Food transfer is defined as the unresisted transfer of food from one food-motivated individual, the “possessor”, to another, the “recipient” (Feistner & McGrew 1989). This behavior has been described in different terms, including sharing, scrounging, and tolerbated theft, and it is usually accompanied by diverse behaviors such as begging, displacement of feeding spot, resistance of possessor, stealing, offering, and retrieving (Yamagiwa et al., 2015). Food transfer is mainly reported from apes, however, very few from genus macaca. Here we preliminary report food transfer behavior observed in stump-tailed macaques (Macaca arctoides) in Khao Krapuk Khao Taomor Non Hunting Area, Thailand. In this report, “Retrieving” - an individual takes food that another individual has dropped on the ground or placed there - is regarded as food transfer (see Yamagiwa et al., 2015).

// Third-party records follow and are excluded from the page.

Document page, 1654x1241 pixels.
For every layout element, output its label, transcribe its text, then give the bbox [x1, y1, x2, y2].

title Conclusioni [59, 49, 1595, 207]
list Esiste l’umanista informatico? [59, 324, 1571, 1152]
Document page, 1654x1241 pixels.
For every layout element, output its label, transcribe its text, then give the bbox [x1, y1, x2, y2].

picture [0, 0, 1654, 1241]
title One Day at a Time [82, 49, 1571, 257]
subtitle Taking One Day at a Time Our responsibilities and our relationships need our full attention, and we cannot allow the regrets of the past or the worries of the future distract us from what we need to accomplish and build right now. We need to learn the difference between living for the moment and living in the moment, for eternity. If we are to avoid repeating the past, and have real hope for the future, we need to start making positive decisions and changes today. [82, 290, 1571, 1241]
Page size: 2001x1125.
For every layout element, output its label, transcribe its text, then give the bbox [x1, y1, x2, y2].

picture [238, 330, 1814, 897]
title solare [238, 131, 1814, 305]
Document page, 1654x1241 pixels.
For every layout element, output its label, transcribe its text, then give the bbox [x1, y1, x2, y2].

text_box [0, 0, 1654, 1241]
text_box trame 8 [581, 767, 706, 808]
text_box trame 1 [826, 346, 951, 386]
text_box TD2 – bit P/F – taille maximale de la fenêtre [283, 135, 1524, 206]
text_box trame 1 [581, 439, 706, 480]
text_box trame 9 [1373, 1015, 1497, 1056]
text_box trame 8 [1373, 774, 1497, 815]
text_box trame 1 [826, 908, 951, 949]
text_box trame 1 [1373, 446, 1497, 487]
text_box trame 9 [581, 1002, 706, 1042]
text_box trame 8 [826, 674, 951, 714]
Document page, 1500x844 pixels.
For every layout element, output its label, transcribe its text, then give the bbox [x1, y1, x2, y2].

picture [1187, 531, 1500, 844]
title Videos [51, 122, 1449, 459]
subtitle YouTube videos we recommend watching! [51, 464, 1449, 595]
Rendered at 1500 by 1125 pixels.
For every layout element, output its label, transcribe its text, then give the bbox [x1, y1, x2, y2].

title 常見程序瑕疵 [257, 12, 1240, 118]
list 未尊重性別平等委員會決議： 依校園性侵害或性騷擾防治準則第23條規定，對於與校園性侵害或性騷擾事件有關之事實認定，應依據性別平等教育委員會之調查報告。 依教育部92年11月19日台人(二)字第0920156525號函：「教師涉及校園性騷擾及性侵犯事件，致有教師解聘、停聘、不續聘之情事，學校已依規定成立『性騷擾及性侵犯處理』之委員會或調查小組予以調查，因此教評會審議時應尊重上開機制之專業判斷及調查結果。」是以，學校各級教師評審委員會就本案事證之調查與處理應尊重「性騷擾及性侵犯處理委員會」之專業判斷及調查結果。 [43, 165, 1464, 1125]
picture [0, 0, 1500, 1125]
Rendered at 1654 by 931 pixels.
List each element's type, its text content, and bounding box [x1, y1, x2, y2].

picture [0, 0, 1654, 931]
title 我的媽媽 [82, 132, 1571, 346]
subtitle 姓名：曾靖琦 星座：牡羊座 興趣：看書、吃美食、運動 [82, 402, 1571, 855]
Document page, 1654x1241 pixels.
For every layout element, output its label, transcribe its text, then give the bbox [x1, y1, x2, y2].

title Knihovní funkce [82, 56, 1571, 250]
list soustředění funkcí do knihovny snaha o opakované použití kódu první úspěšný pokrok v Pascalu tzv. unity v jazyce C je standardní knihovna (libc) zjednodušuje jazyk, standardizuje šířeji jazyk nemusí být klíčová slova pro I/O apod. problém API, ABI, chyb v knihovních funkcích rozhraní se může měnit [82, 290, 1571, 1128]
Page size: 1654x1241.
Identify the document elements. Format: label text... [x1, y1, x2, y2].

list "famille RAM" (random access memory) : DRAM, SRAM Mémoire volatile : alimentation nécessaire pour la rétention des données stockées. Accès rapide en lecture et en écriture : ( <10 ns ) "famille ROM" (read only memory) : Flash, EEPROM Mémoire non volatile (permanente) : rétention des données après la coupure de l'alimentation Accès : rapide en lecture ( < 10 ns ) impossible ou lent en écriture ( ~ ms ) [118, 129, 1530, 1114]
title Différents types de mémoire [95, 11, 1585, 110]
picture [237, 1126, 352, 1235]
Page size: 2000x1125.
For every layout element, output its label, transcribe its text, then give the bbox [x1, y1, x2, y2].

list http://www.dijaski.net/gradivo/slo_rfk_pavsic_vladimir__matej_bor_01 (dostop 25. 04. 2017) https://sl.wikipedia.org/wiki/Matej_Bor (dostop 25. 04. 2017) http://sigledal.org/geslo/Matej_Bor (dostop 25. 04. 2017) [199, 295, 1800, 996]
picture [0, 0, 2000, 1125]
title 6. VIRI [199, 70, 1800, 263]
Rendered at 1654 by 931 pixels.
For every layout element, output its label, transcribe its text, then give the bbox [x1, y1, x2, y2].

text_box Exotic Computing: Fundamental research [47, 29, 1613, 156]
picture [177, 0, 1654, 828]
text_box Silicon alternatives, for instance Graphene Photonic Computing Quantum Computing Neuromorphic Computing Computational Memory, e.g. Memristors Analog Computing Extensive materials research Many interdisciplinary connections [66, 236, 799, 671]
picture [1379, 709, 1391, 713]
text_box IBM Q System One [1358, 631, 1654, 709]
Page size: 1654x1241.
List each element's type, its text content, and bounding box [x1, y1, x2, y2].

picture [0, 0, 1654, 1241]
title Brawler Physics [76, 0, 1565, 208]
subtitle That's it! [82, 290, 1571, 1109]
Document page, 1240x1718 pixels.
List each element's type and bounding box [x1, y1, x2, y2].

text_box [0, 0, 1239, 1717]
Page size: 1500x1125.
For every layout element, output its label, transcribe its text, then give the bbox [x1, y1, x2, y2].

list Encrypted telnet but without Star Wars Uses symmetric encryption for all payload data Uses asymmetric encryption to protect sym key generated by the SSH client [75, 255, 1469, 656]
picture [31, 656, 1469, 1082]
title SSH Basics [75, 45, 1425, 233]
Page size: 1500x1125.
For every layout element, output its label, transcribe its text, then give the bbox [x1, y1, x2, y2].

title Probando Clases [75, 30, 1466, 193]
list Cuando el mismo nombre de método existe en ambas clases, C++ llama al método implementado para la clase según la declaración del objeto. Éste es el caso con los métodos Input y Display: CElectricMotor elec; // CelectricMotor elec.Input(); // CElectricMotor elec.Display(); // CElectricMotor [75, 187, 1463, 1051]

The aspect of transfer is different by the food item; transfer was more frequently occurred when they are eating food item that is not abundant and rare, or need to pay risk to obtain. Food transfer is often observed when monkeys are eating big food items which produce the food particles during eating. On the other hand, small food items or all-eatable food items are rarely transferred. Plant food transfer was observed not only among adults but also from adult to immature including transfer from mother to infant. Social interaction which can be interpreted as “Begging behavior” like presenting and greeting was also observed before food transfer occurred.